WORK TO COMPLETE:
Return exactly the final stretch of the records below, opening with the line that contains "text [150, 150, 1090, 235]" and closing with the last line.

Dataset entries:
_ _ _

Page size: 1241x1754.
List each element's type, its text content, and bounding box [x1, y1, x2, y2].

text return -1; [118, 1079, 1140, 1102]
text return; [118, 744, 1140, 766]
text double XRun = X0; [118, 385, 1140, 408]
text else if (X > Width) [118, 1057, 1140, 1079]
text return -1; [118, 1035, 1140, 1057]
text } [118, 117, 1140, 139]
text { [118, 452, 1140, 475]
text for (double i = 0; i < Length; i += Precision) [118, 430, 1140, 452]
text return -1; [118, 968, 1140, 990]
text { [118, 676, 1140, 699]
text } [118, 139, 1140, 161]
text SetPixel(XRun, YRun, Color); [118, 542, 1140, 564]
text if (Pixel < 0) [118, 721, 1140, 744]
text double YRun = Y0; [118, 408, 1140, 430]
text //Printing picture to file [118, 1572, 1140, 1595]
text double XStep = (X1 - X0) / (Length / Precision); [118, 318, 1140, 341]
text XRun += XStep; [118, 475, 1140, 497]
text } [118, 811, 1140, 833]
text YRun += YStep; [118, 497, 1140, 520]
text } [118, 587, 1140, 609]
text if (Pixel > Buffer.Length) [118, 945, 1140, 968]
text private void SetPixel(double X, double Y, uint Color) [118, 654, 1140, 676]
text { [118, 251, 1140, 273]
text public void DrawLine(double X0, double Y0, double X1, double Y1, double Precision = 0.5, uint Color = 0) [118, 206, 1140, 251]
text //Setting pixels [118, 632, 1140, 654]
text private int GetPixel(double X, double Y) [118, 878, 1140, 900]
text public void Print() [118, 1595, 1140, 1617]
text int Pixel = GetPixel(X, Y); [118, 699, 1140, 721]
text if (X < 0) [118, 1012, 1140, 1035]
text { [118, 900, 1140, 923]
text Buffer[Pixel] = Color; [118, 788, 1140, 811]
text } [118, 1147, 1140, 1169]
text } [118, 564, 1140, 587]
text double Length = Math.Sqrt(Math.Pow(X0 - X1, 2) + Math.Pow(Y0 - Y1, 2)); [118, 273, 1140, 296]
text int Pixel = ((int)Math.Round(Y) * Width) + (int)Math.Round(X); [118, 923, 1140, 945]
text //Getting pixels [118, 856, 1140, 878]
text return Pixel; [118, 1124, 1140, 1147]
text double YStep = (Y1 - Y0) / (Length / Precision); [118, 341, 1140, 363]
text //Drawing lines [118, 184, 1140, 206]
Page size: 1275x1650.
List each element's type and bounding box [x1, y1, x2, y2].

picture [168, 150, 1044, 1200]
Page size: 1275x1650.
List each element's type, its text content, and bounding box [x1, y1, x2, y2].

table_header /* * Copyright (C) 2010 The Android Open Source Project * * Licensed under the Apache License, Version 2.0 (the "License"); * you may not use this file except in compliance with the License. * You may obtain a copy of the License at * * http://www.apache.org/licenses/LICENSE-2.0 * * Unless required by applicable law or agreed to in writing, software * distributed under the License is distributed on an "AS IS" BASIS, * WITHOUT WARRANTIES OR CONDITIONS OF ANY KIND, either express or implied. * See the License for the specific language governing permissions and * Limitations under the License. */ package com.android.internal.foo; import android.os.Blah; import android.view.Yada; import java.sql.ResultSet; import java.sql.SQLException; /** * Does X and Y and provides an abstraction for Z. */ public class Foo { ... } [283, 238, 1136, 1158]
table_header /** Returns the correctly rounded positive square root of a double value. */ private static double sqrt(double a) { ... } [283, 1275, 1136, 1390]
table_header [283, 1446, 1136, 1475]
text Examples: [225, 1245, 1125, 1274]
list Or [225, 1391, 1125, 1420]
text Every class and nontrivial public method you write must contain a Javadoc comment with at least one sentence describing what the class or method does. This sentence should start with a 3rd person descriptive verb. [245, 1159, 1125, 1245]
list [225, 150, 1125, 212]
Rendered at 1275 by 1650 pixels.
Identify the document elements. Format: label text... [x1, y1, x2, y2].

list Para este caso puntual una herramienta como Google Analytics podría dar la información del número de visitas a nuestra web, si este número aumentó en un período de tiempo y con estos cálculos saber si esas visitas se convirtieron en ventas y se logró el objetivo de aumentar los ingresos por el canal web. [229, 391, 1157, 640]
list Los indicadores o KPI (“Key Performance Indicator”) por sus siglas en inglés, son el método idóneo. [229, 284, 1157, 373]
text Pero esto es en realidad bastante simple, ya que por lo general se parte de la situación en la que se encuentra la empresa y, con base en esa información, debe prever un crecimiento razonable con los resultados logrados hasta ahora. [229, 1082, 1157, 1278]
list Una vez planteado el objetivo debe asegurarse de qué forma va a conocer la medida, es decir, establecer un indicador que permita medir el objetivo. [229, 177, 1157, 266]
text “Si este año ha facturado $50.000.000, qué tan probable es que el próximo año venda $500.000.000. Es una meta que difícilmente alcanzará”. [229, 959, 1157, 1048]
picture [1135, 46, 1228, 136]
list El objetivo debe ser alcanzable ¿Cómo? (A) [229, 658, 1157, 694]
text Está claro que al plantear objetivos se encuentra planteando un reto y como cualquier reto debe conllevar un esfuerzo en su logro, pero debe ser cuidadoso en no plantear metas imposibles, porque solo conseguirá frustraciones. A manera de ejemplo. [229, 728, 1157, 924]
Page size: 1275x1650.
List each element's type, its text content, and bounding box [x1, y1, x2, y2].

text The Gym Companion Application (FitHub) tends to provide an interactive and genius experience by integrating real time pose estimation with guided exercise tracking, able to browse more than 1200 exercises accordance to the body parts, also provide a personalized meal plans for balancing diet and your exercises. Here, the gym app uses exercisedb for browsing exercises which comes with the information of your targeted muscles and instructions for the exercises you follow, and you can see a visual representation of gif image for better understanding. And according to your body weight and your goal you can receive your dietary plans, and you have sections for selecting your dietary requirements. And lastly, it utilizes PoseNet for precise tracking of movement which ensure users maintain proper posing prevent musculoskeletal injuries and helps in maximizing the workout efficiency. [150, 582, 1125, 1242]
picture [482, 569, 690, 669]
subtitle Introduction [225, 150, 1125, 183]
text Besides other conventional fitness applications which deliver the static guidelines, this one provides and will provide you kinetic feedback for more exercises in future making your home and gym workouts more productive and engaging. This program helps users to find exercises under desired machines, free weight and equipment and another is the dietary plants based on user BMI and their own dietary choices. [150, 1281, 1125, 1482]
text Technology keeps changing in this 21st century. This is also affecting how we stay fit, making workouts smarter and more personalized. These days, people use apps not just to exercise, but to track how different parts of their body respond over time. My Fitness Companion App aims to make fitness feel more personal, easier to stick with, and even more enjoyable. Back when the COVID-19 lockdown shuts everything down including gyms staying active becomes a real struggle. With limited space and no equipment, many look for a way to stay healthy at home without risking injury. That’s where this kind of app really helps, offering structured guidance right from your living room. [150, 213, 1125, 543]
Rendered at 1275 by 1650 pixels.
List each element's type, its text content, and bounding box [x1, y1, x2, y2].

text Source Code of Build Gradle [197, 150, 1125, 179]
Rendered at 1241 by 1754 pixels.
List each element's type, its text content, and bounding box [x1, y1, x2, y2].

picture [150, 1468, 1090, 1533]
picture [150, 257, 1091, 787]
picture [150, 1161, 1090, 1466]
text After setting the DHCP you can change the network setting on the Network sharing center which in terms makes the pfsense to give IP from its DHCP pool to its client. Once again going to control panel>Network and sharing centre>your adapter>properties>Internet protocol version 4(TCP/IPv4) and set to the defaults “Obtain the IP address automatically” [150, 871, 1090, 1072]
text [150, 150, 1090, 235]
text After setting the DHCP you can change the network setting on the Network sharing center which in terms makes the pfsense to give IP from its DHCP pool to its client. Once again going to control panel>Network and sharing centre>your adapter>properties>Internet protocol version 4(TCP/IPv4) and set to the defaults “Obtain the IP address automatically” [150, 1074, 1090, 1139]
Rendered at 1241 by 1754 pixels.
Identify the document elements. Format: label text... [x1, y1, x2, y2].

_ _ _

RESPONSE TO THE EXERCISE:
text [150, 150, 1090, 235]
text After setting the DHCP you can change the network setting on the Network sharing center which in terms makes the pfsense to give IP from its DHCP pool to its client. Once again going to control panel>Network and sharing centre>your adapter>properties>Internet protocol version 4(TCP/IPv4) and set to the defaults “Obtain the IP address automatically” [150, 1074, 1090, 1139]
Rendered at 1241 by 1754 pixels.
Identify the document elements. Format: label text... [x1, y1, x2, y2].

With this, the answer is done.